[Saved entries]
++++++++++++++++++++

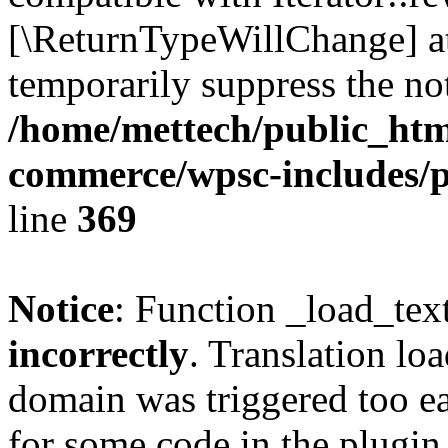
[\ReturnTypeWillChange] at
temporarily suppress the not
/home/mettech/public_htm
commerce/wpsc-includes/p
line
369
Notice
: Function _load_tex
incorrectly
. Translation lo
domain was triggered too ear
for some code in the plugin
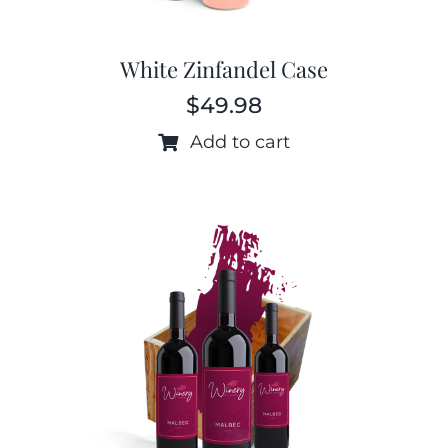
White Zinfandel Case
$
49.98
Add to cart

++++++++++++++++++++

**What to do:** Copy the text read from each item above, line for line, without the pictures.

**Result:**
[\ReturnTypeWillChange] at
temporarily suppress the not
/home/mettech/public_htm
commerce/wpsc-includes/p
line
369
Notice
: Function _load_tex
incorrectly
. Translation lo
domain was triggered too ear
for some code in the plugin
White Zinfandel Case
$
49.98
Add to cart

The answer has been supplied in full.